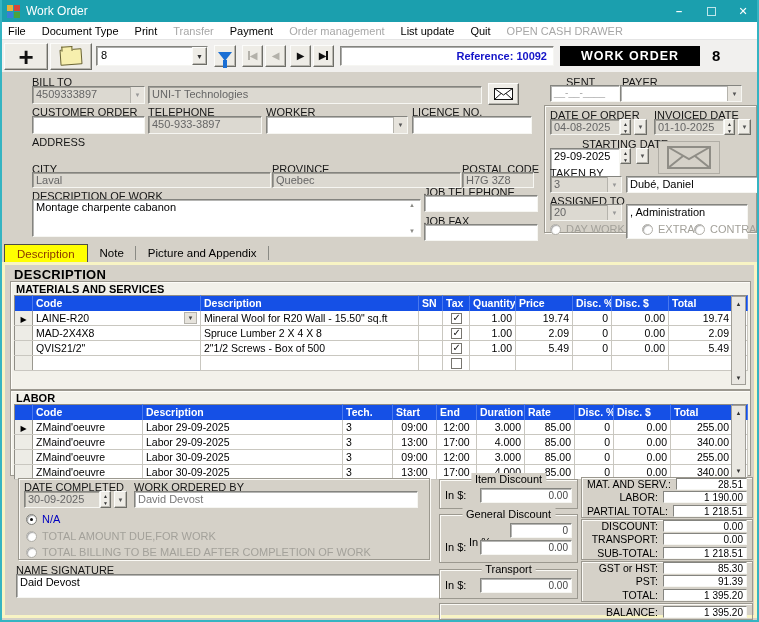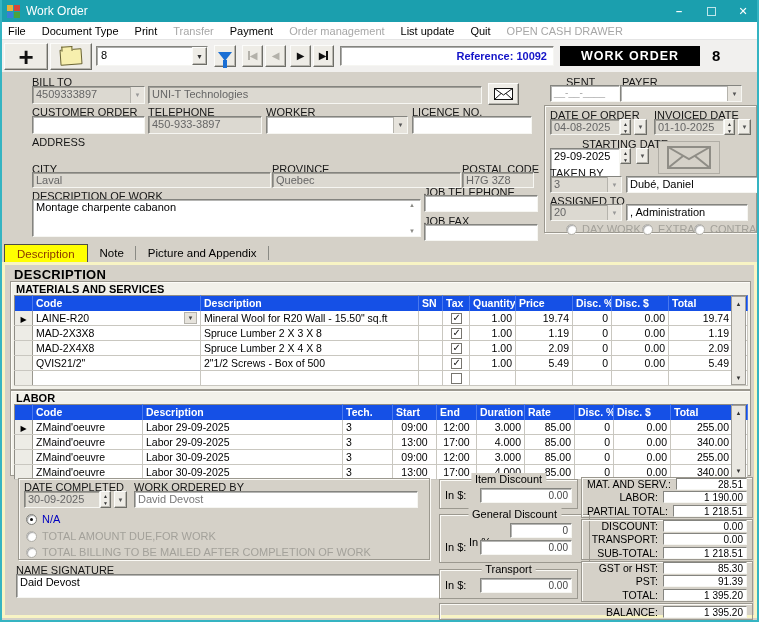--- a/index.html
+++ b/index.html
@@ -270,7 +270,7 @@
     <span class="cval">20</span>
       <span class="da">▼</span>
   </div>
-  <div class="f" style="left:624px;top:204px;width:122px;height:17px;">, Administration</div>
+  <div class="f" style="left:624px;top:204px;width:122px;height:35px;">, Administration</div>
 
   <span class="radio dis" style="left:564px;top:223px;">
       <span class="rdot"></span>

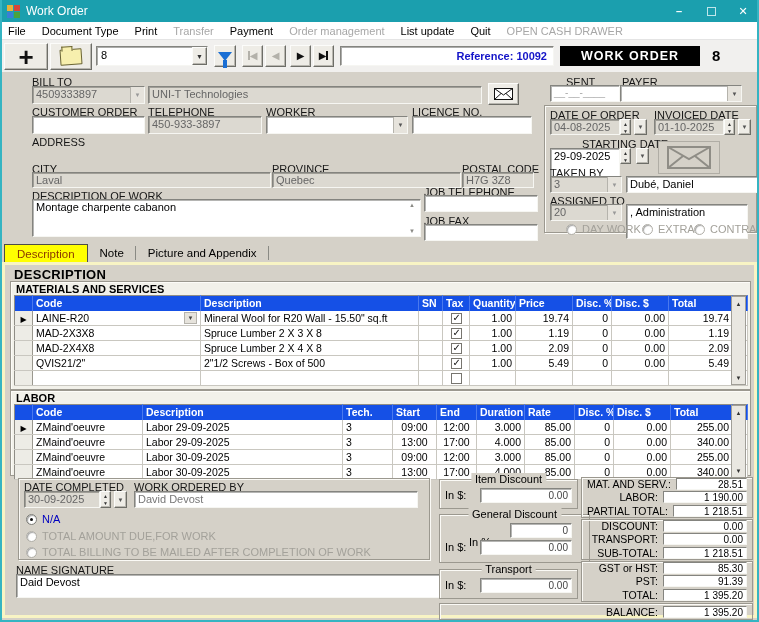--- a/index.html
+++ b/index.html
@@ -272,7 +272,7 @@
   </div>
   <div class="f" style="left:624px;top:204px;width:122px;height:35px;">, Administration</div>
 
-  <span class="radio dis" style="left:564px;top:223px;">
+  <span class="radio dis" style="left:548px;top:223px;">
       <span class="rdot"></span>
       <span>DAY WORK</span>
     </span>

— How to complete this task —
Whatever pictures the entries contain, omit them, and write the rest out exactly.

— Final answer —
--- a/index.html
+++ b/index.html
@@ -270,7 +270,7 @@
     <span class="cval">20</span>
       <span class="da">▼</span>
   </div>
-  <div class="f" style="left:624px;top:204px;width:122px;height:17px;">, Administration</div>
+  <div class="f" style="left:624px;top:204px;width:122px;height:35px;">, Administration</div>
 
   <span class="radio dis" style="left:564px;top:223px;">
       <span class="rdot"></span>

--- a/index.html
+++ b/index.html
@@ -272,7 +272,7 @@
   </div>
   <div class="f" style="left:624px;top:204px;width:122px;height:35px;">, Administration</div>
 
-  <span class="radio dis" style="left:564px;top:223px;">
+  <span class="radio dis" style="left:548px;top:223px;">
       <span class="rdot"></span>
       <span>DAY WORK</span>
     </span>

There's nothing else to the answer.